Despite the attractiveness of the callosal pathway as the most straightforward explanation of the observed effect of muscimol-inactivation on ipsilateral eye input to V1, other sources must also be considered given the existence of massive descending and feedback projections connecting the cortex and thalamus. Traditionally, pathways connecting the cortex and the thalamus have been considered as unilateral reciprocal loops, although bilateral projections were described in e. g. the motor cortex [28], [29], [30], [31], [32], [33]. For the cat visual cortex, descending bilateral projections to the thalamus have been shown with large tracer injections [34]. Therefore contralateral cortico-thalamo-cortical pathways may mediate interhemispheric communication.

Other pathways which could mediate interhemispheric influences are bilateral connections of the thalamic reticular nuclei and thalamic nuclei [35], [36], [37]. Reversibly silencing the somatosensory barrel field with muscimol resulted in instantaneous, bilateral changes of sensory responses in the thalamus [38]. A role of these interhemispheric subcortical pathways has been discussed in connection with activity changes after stroke, which is a rather localized manipulation compared to total blockage of one hemisphere. Acute stroke damage of the somatosensory forelimb cortex in mice resulted in immediate changes of somatosensory responses in the unaffected, contra-stroke hemisphere and this was also observed in acallosal mice [39].

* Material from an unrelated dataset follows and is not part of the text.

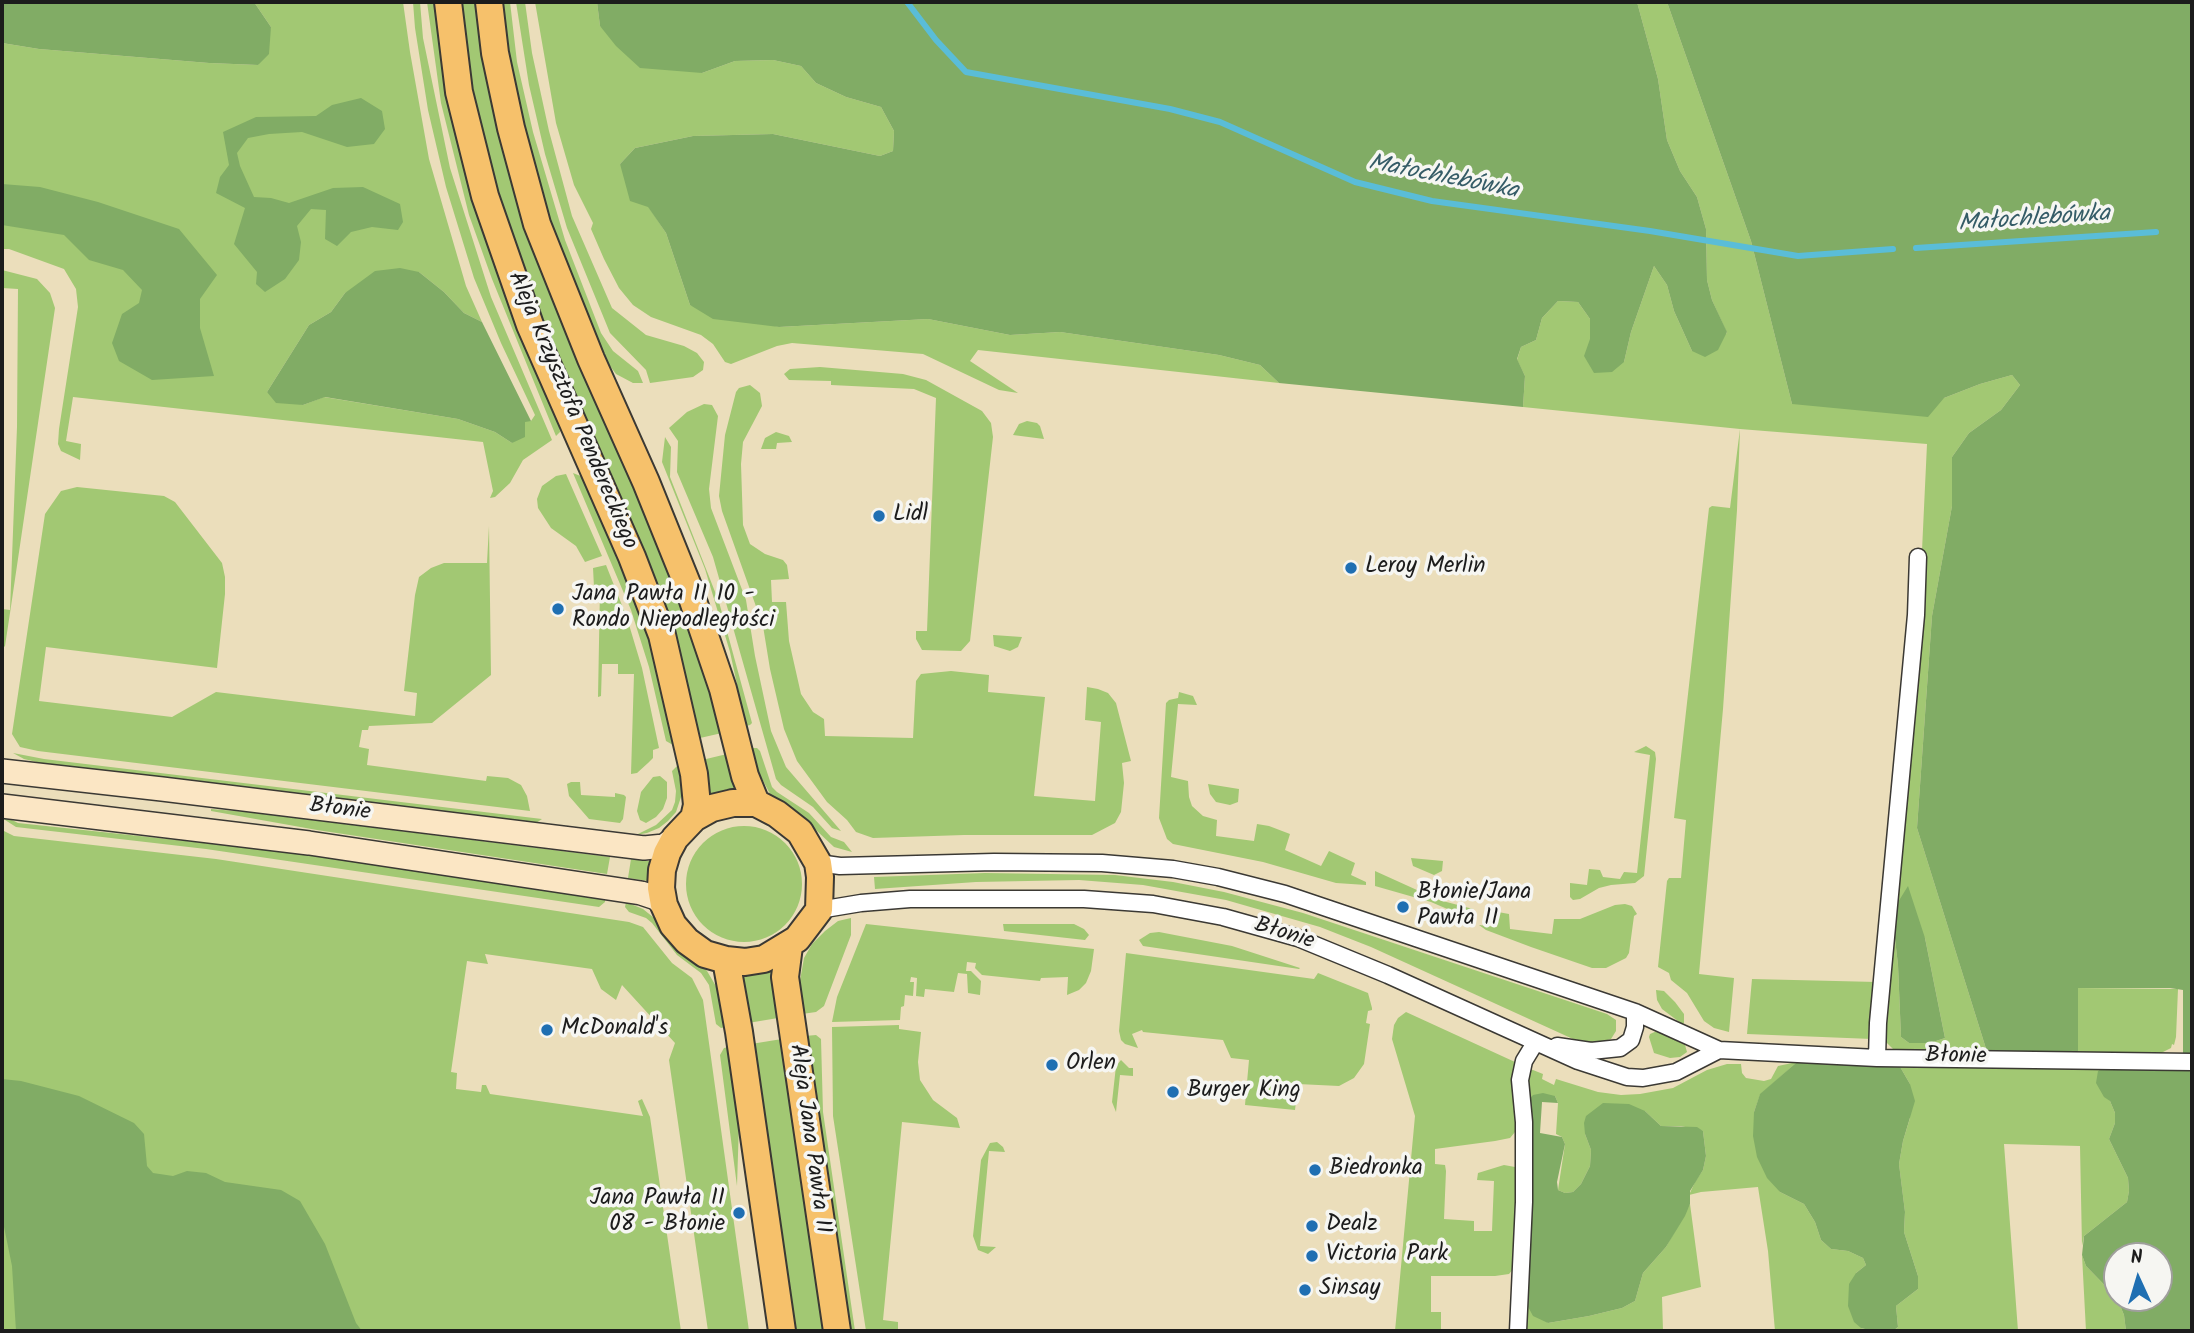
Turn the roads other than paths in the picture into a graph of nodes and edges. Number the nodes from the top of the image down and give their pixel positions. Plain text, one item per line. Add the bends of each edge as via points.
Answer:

Cortical projections to primary sensory thalamic nuclei arise mainly from layer 6 neurons, which also project to more superficial layers of the cortex (reviewed in [40], [41], [42], [43]). Therefore layer 6 neurons can modulate sensory cortical responses directly via intracortical projections and indirectly via a cortico-thalamo-cortical loop. Optogenetic manipulation of the discharges of layer 6 neurons while simultaneously recording extracellulary in dLGN and visual cortex in vivo [44] showed that the influence of layer 6 neurons on the visual cortex was largely explainable with intracortical circuits, despite a minor influence on the dLGN. How contralateral cortico-thalamo-cortical circuits might modulate cortical responses and how they might interact with direct cortico-cortical influences via the callosum originating from layer 2,3 and 5 [23] remains to be determined. Furthermore, cortico-thalamo-cortical pathways or bilateral thalamic or reticulothalamic connections must be eye-specific in order to play a role in mediating the decreased V1-responses of the ipsilateral eye after silencing the contralateral cortex described here.